Equities worldwide sold-off alongside credit while investors flocked back to the safe-havens, primarily the dollar, the japanese yen and the swiss franc. These moves were, however, modest in size and did not significantly change the trading patterns of the past few weeks. The euro is back in the middle of the trading range that it has held since August against the US dollar, bouncing around between the 1.16 and 1.19 levels. The biggest losers were Central European currencies, down on fears that those countries are being hit particularly hard by the second wave of the COVID pandemic.Markets are increasingly focused on the US election in the first week of November. The consensus view seems to be that a Democratic sweep (taking the presidency and the Senate) would be a positive for risk assets and negative for the US dollar. Friday's release of the Eurozone flash PMI indicators of business activity for October is the main data event of the week. The recent proliferation of local lockdowns introduces some downside risks here, and a serious disappointment could bring into focus further ECB easing measures.
GBP
As we expected, Brexit negotiations stalled last week but Boris Johnson backed away from his threat to walk away, although he did warn Britain to prepare for the possibility of a ‘no deal’ Brexit. Sterling moved largely in line with the euro, so markets clearly still expect some kind of modest deal to be reached, as do we.
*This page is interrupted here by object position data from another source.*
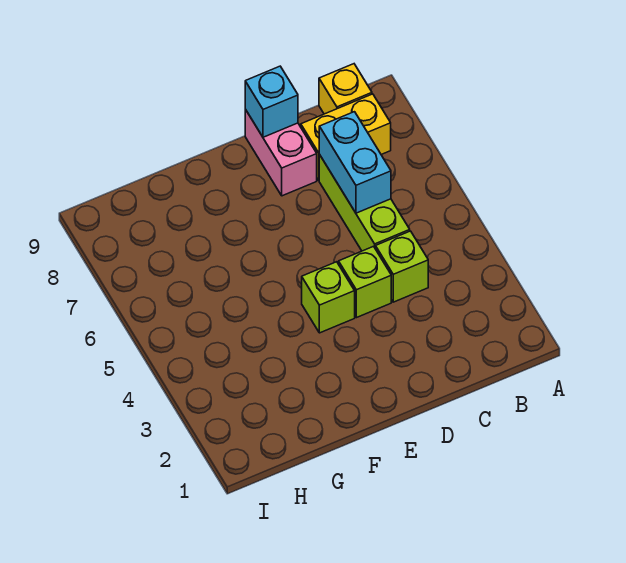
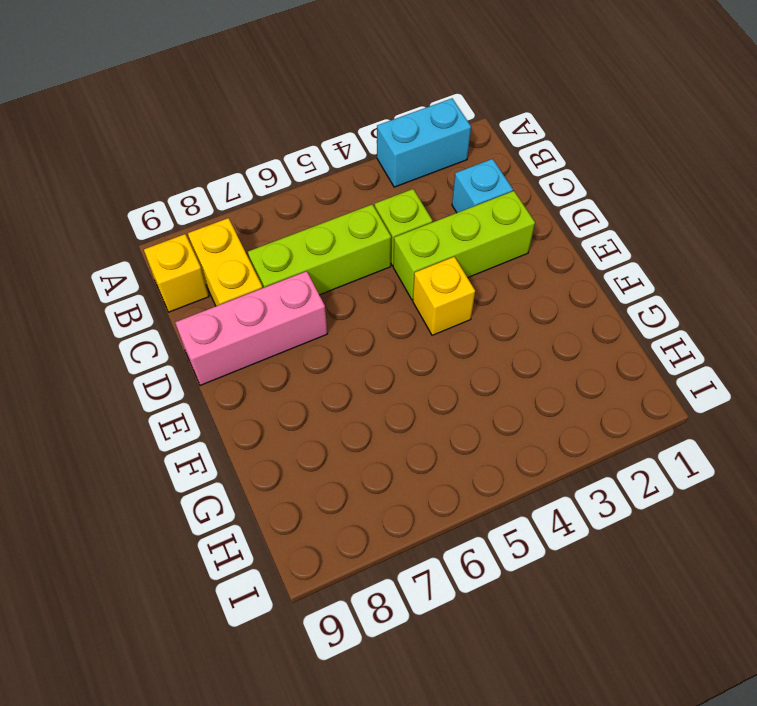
cyan 1x2 brick [319,112,391,213] -> cyan 1x2 brick moved to [377,99,471,187]
lime 1x1 brick [339,246,391,318] -> lime 1x3 brick [393,191,535,300]
pink 1x2 brick [245,109,317,196] -> pink 1x3 brick [175,271,327,385]
cyan 1x1 brick [245,66,298,137] -> cyan 1x1 brick moved to [452,159,513,213]
lime 1x1 brick [302,262,355,333] -> yellow 1x1 brick [413,257,475,335]

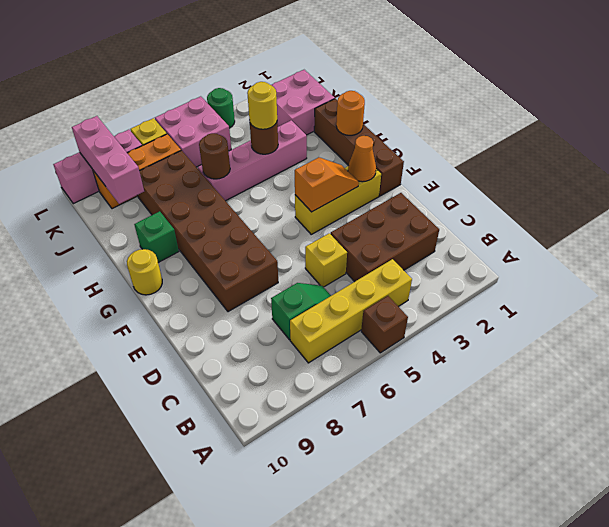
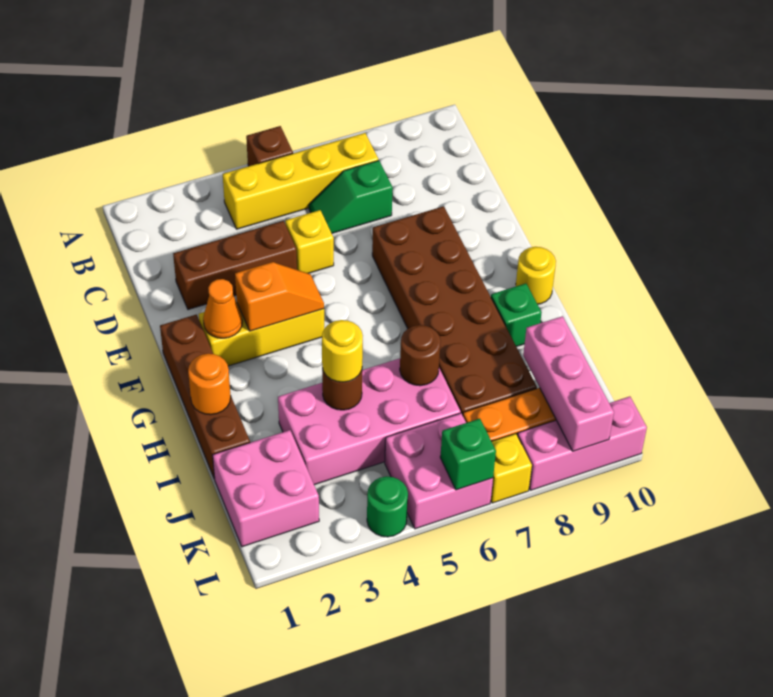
brown 2x3 brick [331,193,439,282] -> brown 1x3 brick [173,221,297,310]
orange 1x2 slope [295,157,359,212] -> orange 1x2 slope turned to [235,262,324,331]
pink 1x4 brick [197,120,307,201] -> pink 2x4 brick [278,358,461,485]
none -> green 1x1 brick [440,419,496,490]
Not a lot of marking moving data will be released this week, so expect the focus to remain on the UK COVID numbers and the possibility of a new lockdown, which could potentially hit the pound hard.EUR
The deteriorating COVID numbers in most of the Eurozone and the reimposition of local lockdowns hurt euro sentiment last week. The PMI numbers to be published Friday take on additional importance. They will be the first measure of the economic impact of these partial lockdowns and restrictive measures. A drop in the composite number below the 50 level that separates expansion from contraction would put added pressure on the ECB to prepare further easing measures, and we would expect the euro to sell-off in that context.